Sekretaris Jenderal PHRI, Maulana Yusran, menekankan pentingnya peningkatan promosi dan pengenalan destinasi wisata di Indonesia. Menurutnya, banyak potensi wisata yang belum dimaksimalkan. Ia mencontohkan penetapan kembali status internasional pada beberapa bandara, seperti Bandara Sultan Mahmud Badaruddin II Palembang, Bandara Jenderal Ahmad Yani Semarang, dan Bandara H.A.S Hanandjoeddin Bangka Belitung, sebagai indikasi tingginya permintaan terhadap destinasi-destinasi tersebut. Namun, ia mengingatkan bahwa pemerintah perlu memperluas fokusnya ke destinasi-destinasi lain yang memiliki karakter unik dan daya tarik tersendiri.

PHRI juga mendorong pemerintah untuk menargetkan segmen wisatawan yang lebih luas melalui pengembangan destinasi yang terintegrasi di berbagai platform, promosi yang efektif, dan peningkatan kualitas sektor pendukung pariwisata. Di tengah keterbatasan anggaran, PHRI berharap pemerintah tetap memprioritaskan alokasi dana untuk promosi pariwisata, karena promosi yang gencar menjadi kunci untuk menarik wisatawan.

Salah satu isu krusial yang menjadi perhatian PHRI adalah mahalnya harga tiket pesawat domestik. Harga tiket yang lebih tinggi dibandingkan dengan penerbangan internasional mendorong wisatawan untuk memilih berlibur ke luar negeri. PHRI berharap pemerintah dapat mencari solusi untuk menurunkan harga tiket pesawat domestik agar dapat menjadi jembatan yang menghubungkan berbagai daerah di Indonesia dan mendorong pertumbuhan pariwisata di seluruh nusantara.

Maulana menyoroti disparitas harga tiket pesawat ke wilayah timur Indonesia yang masih tinggi, yang berdampak pada minat wisatawan untuk menjelajahi wilayah tersebut secara lebih luas.
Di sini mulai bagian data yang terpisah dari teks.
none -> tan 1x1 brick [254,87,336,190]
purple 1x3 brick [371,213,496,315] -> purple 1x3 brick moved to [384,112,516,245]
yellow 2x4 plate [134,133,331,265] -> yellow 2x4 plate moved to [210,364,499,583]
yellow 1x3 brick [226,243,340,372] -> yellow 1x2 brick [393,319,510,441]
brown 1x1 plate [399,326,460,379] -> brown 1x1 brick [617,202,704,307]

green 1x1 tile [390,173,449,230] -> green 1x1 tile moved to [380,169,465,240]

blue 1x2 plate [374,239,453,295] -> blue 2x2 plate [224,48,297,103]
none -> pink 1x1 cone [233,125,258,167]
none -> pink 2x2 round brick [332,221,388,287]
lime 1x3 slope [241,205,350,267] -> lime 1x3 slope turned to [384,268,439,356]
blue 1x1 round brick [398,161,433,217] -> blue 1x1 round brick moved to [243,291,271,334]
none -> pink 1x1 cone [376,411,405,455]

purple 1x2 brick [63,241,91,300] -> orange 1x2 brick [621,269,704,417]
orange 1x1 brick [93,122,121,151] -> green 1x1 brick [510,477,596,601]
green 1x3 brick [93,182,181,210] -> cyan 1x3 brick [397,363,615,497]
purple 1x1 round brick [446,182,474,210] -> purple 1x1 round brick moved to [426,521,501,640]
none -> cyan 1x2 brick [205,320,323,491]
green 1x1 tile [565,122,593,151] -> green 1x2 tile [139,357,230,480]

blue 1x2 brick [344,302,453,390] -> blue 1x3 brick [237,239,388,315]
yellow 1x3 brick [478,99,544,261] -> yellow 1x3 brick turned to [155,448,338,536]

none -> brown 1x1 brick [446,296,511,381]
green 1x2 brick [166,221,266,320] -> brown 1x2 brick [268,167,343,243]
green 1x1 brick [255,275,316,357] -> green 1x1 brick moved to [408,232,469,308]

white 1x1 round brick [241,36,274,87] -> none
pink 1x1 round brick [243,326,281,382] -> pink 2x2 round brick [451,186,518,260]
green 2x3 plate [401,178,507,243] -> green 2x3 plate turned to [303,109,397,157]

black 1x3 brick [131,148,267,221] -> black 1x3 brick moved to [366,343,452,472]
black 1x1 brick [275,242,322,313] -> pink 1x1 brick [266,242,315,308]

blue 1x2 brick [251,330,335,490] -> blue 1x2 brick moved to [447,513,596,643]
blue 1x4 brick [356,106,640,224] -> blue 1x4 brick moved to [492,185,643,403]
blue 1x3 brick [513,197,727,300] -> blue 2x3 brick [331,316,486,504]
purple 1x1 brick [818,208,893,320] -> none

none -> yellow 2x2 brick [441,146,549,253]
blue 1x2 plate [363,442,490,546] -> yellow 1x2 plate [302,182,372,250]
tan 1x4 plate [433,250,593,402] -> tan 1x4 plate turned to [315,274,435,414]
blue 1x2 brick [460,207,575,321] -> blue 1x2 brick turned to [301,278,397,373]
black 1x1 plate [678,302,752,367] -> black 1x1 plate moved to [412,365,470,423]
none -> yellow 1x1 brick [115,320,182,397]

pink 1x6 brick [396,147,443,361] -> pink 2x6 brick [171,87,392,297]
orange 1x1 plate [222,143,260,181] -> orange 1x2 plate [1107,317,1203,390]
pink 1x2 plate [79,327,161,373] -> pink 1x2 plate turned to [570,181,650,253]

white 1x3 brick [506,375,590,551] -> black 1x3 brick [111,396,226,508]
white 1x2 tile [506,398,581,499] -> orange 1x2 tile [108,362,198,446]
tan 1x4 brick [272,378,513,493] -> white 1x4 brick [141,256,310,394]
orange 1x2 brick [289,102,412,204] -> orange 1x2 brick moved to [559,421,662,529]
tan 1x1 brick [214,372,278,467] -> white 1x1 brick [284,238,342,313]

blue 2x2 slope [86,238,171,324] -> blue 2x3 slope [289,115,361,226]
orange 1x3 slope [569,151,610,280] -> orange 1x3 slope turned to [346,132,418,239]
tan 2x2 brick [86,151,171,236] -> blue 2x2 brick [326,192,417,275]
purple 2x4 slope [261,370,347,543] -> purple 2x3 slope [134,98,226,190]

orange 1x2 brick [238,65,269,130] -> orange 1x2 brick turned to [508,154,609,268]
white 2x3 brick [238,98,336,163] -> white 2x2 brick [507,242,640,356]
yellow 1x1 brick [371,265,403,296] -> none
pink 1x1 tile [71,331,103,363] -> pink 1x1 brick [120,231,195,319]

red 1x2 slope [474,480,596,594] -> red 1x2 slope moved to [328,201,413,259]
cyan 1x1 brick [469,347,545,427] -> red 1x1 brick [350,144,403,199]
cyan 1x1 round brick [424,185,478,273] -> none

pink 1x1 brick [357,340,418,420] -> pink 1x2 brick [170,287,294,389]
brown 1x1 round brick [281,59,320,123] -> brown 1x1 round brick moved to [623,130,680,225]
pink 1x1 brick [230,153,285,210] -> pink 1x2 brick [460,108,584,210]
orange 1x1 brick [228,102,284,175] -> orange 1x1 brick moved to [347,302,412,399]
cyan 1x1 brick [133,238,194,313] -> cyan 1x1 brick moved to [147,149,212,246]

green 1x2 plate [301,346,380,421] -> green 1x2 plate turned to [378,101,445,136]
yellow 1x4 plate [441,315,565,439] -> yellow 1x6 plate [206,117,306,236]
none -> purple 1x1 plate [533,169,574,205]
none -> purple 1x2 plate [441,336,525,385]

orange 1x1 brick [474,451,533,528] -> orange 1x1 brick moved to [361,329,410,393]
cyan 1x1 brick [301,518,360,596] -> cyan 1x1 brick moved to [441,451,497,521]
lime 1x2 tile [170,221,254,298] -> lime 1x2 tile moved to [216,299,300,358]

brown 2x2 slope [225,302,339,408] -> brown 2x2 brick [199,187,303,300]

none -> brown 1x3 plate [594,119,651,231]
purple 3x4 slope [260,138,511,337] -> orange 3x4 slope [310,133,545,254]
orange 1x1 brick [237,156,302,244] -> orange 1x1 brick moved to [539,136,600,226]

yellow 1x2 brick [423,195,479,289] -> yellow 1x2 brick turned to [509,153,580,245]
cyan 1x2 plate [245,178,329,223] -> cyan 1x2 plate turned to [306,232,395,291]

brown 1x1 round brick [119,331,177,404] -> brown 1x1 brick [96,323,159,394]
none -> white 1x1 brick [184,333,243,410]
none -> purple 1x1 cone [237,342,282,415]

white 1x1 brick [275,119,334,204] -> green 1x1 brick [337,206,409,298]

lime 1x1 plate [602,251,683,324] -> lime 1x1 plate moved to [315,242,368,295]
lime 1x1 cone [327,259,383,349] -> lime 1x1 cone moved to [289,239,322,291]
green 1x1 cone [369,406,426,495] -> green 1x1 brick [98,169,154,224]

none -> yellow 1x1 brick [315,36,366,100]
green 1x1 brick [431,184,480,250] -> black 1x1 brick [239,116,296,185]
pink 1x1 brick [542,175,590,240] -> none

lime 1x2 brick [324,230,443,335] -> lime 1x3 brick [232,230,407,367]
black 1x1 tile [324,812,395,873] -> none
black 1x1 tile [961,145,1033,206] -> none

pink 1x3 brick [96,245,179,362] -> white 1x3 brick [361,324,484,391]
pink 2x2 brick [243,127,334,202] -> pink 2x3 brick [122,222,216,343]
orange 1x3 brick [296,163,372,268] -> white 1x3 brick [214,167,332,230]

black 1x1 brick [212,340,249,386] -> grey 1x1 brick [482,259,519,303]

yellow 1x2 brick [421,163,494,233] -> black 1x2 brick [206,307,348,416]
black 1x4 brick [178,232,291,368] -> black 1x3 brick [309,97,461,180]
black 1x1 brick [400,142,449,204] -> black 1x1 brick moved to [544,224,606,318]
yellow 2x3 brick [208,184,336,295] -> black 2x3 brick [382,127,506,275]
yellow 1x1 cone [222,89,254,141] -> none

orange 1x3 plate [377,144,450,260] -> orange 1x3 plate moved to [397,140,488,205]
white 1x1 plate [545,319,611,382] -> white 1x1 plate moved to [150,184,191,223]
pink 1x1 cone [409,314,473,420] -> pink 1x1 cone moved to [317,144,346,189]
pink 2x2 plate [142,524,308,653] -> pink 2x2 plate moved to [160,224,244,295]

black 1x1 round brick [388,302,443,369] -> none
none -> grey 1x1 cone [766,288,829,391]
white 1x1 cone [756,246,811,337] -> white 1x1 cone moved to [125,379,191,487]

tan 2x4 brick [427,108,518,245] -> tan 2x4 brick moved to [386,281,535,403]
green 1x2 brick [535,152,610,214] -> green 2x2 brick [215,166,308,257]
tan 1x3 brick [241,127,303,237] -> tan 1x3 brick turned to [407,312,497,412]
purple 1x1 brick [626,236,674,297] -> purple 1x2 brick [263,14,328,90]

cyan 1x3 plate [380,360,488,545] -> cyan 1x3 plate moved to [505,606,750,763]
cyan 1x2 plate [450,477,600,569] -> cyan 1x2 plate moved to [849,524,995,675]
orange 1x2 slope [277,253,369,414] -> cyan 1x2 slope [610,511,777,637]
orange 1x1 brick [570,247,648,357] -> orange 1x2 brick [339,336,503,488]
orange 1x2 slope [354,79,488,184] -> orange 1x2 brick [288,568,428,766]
Dengan hanya dua bandara internasional di wilayah timur, yaitu Bandara Sentani (Jayapura, Papua) dan Bandara Komodo (Labuan Bajo, NTT), wisatawan mengalami kesulitan untuk mengakses destinasi-destinasi lain di kawasan tersebut.

PHRI menyadari bahwa daya beli masyarakat menjadi tantangan utama dalam pengembangan pariwisata, baik domestik maupun mancanegara. Namun, PHRI meyakini bahwa potensi untuk menarik wisatawan mancanegara masih sangat besar, tidak hanya untuk tujuan liburan (leisure), tetapi juga untuk kegiatan MICE (Meetings, Incentives, Conferences, and Exhibitions). Oleh karena itu, PHRI menekankan pentingnya kolaborasi yang baik dalam meningkatkan konektivitas internasional untuk membuka potensi pariwisata Indonesia secara maksimal.

Lebih lanjut, Maulana menyoroti bahwa regulasi pemerintah, seperti harga avtur yang tinggi, turut berkontribusi pada mahalnya harga tiket pesawat. Hal ini menjadi tantangan tersendiri dalam upaya mendorong pergerakan wisatawan domestik dan internasional. PHRI berharap pemerintah dapat mengambil langkah-langkah konkret untuk mengatasi permasalahan ini dan menciptakan iklim yang kondusif bagi pertumbuhan pariwisata Indonesia.